[Hardware design source data]
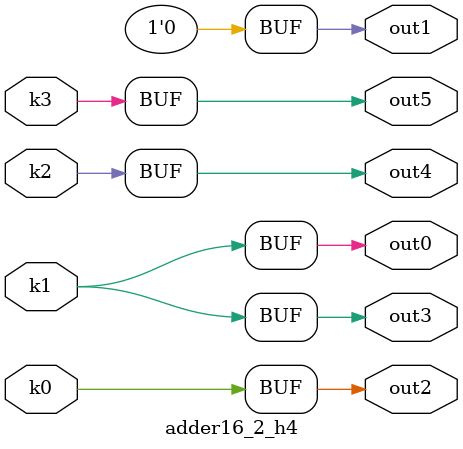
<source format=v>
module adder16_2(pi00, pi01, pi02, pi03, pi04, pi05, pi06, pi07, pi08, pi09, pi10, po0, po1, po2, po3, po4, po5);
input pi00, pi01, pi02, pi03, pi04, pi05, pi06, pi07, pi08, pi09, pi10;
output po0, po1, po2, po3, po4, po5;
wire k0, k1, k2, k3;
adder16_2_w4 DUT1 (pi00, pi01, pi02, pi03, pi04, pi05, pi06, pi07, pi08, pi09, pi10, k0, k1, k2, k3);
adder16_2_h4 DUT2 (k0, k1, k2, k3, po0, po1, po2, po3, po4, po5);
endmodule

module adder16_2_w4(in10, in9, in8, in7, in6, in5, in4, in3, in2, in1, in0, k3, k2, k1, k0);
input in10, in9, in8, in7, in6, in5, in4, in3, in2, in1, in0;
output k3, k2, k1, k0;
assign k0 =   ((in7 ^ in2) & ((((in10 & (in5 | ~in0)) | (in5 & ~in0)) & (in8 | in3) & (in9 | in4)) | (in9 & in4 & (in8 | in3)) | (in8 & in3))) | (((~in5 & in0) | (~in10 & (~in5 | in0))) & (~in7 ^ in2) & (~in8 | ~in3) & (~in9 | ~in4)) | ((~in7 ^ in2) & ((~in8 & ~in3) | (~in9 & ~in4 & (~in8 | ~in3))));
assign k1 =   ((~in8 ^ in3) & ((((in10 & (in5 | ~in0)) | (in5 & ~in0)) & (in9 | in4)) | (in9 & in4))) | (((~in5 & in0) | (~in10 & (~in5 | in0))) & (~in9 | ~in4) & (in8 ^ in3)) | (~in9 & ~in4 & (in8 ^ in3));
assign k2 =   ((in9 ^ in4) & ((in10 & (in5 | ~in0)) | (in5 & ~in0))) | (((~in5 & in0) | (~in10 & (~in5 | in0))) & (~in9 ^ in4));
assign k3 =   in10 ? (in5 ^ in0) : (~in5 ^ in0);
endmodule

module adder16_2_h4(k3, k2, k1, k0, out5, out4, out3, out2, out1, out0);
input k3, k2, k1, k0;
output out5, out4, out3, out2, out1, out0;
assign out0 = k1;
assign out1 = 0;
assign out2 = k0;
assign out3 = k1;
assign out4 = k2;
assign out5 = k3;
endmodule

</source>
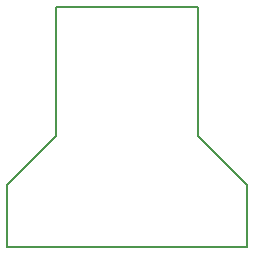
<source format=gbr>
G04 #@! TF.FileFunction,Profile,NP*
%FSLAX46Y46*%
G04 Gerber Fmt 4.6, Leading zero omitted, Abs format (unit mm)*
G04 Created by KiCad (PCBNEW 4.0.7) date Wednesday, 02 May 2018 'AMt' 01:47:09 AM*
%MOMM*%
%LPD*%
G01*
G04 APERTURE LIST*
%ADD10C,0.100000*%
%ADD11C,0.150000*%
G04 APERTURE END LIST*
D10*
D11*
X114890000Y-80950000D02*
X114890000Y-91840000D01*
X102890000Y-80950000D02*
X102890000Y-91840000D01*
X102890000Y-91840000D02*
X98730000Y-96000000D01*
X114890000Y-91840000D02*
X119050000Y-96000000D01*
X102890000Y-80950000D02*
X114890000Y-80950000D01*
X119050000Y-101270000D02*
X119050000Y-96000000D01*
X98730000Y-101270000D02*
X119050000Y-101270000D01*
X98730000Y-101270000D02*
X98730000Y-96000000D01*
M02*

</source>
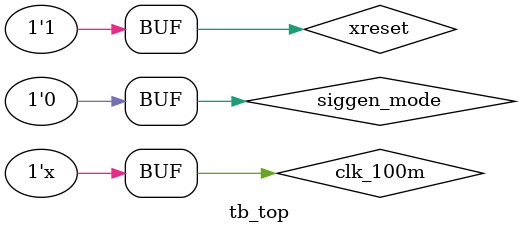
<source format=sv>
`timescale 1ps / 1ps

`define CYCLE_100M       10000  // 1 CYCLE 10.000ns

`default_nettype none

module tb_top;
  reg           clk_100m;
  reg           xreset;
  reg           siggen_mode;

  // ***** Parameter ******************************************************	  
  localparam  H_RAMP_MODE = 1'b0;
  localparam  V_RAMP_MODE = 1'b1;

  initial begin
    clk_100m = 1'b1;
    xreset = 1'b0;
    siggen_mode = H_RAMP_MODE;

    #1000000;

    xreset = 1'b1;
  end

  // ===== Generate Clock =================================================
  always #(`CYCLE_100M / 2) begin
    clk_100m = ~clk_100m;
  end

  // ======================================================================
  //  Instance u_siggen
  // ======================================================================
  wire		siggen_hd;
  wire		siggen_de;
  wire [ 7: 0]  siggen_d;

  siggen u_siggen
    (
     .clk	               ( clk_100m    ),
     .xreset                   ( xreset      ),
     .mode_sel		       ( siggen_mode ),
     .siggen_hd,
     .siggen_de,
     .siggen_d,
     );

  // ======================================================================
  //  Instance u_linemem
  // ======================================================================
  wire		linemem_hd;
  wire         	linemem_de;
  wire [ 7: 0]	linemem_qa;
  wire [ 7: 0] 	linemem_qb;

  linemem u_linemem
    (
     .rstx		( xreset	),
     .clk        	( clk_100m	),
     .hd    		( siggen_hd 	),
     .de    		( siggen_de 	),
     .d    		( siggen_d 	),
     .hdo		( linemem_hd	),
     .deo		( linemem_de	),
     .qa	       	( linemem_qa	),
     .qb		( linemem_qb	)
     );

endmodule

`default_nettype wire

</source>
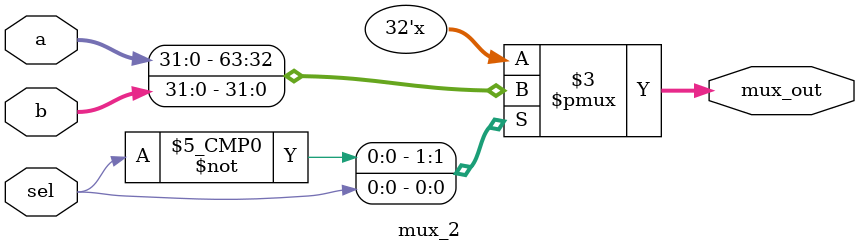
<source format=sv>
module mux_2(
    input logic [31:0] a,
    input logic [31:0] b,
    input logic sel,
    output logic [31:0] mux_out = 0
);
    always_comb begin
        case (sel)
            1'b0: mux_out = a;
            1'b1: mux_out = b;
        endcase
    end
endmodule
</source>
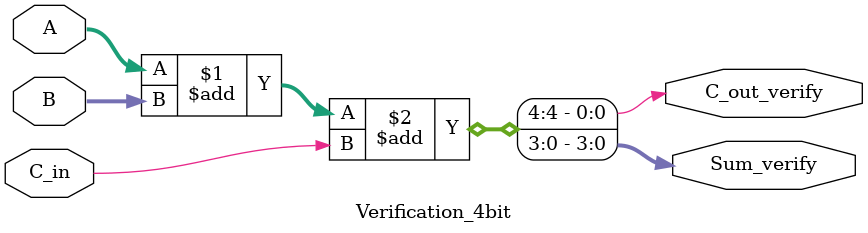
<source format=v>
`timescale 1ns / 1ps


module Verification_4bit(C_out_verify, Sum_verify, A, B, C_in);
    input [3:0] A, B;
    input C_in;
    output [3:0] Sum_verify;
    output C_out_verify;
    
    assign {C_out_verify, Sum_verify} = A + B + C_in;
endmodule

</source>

_What is being asked_
Repeat the data in full, exactly as it stands, but drop every picture.

_Exercise answer_
<source format=v>
module adder16_2(pi00, pi01, pi02, pi03, pi04, pi05, pi06, pi07, pi08, pi09, pi10, po0, po1, po2, po3, po4, po5);
input pi00, pi01, pi02, pi03, pi04, pi05, pi06, pi07, pi08, pi09, pi10;
output po0, po1, po2, po3, po4, po5;
wire k0, k1, k2, k3;
adder16_2_w4 DUT1 (pi00, pi01, pi02, pi03, pi04, pi05, pi06, pi07, pi08, pi09, pi10, k0, k1, k2, k3);
adder16_2_h4 DUT2 (k0, k1, k2, k3, po0, po1, po2, po3, po4, po5);
endmodule

module adder16_2_w4(in10, in9, in8, in7, in6, in5, in4, in3, in2, in1, in0, k3, k2, k1, k0);
input in10, in9, in8, in7, in6, in5, in4, in3, in2, in1, in0;
output k3, k2, k1, k0;
assign k0 =   ((in7 ^ in2) & ((((in10 & (in5 | ~in0)) | (in5 & ~in0)) & (in8 | in3) & (in9 | in4)) | (in9 & in4 & (in8 | in3)) | (in8 & in3))) | (((~in5 & in0) | (~in10 & (~in5 | in0))) & (~in7 ^ in2) & (~in8 | ~in3) & (~in9 | ~in4)) | ((~in7 ^ in2) & ((~in8 & ~in3) | (~in9 & ~in4 & (~in8 | ~in3))));
assign k1 =   ((~in8 ^ in3) & ((((in10 & (in5 | ~in0)) | (in5 & ~in0)) & (in9 | in4)) | (in9 & in4))) | (((~in5 & in0) | (~in10 & (~in5 | in0))) & (~in9 | ~in4) & (in8 ^ in3)) | (~in9 & ~in4 & (in8 ^ in3));
assign k2 =   ((in9 ^ in4) & ((in10 & (in5 | ~in0)) | (in5 & ~in0))) | (((~in5 & in0) | (~in10 & (~in5 | in0))) & (~in9 ^ in4));
assign k3 =   in10 ? (in5 ^ in0) : (~in5 ^ in0);
endmodule

module adder16_2_h4(k3, k2, k1, k0, out5, out4, out3, out2, out1, out0);
input k3, k2, k1, k0;
output out5, out4, out3, out2, out1, out0;
assign out0 = k1;
assign out1 = 0;
assign out2 = k0;
assign out3 = k1;
assign out4 = k2;
assign out5 = k3;
endmodule

</source>
<source format=gbr>
G04 #@! TF.FileFunction,Profile,NP*
%FSLAX46Y46*%
G04 Gerber Fmt 4.6, Leading zero omitted, Abs format (unit mm)*
G04 Created by KiCad (PCBNEW 4.0.7) date Wednesday, 02 May 2018 'AMt' 01:47:09 AM*
%MOMM*%
%LPD*%
G01*
G04 APERTURE LIST*
%ADD10C,0.100000*%
%ADD11C,0.150000*%
G04 APERTURE END LIST*
D10*
D11*
X114890000Y-80950000D02*
X114890000Y-91840000D01*
X102890000Y-80950000D02*
X102890000Y-91840000D01*
X102890000Y-91840000D02*
X98730000Y-96000000D01*
X114890000Y-91840000D02*
X119050000Y-96000000D01*
X102890000Y-80950000D02*
X114890000Y-80950000D01*
X119050000Y-101270000D02*
X119050000Y-96000000D01*
X98730000Y-101270000D02*
X119050000Y-101270000D01*
X98730000Y-101270000D02*
X98730000Y-96000000D01*
M02*

</source>
<source format=sv>
`timescale 1ps / 1ps

`define CYCLE_100M       10000  // 1 CYCLE 10.000ns

`default_nettype none

module tb_top;
  reg           clk_100m;
  reg           xreset;
  reg           siggen_mode;

  // ***** Parameter ******************************************************	  
  localparam  H_RAMP_MODE = 1'b0;
  localparam  V_RAMP_MODE = 1'b1;

  initial begin
    clk_100m = 1'b1;
    xreset = 1'b0;
    siggen_mode = H_RAMP_MODE;

    #1000000;

    xreset = 1'b1;
  end

  // ===== Generate Clock =================================================
  always #(`CYCLE_100M / 2) begin
    clk_100m = ~clk_100m;
  end

  // ======================================================================
  //  Instance u_siggen
  // ======================================================================
  wire		siggen_hd;
  wire		siggen_de;
  wire [ 7: 0]  siggen_d;

  siggen u_siggen
    (
     .clk	               ( clk_100m    ),
     .xreset                   ( xreset      ),
     .mode_sel		       ( siggen_mode ),
     .siggen_hd,
     .siggen_de,
     .siggen_d,
     );

  // ======================================================================
  //  Instance u_linemem
  // ======================================================================
  wire		linemem_hd;
  wire         	linemem_de;
  wire [ 7: 0]	linemem_qa;
  wire [ 7: 0] 	linemem_qb;

  linemem u_linemem
    (
     .rstx		( xreset	),
     .clk        	( clk_100m	),
     .hd    		( siggen_hd 	),
     .de    		( siggen_de 	),
     .d    		( siggen_d 	),
     .hdo		( linemem_hd	),
     .deo		( linemem_de	),
     .qa	       	( linemem_qa	),
     .qb		( linemem_qb	)
     );

endmodule

`default_nettype wire

</source>
<source format=sv>
module mux_2(
    input logic [31:0] a,
    input logic [31:0] b,
    input logic sel,
    output logic [31:0] mux_out = 0
);
    always_comb begin
        case (sel)
            1'b0: mux_out = a;
            1'b1: mux_out = b;
        endcase
    end
endmodule
</source>
<source format=v>
`timescale 1ns / 1ps


module Verification_4bit(C_out_verify, Sum_verify, A, B, C_in);
    input [3:0] A, B;
    input C_in;
    output [3:0] Sum_verify;
    output C_out_verify;
    
    assign {C_out_verify, Sum_verify} = A + B + C_in;
endmodule

</source>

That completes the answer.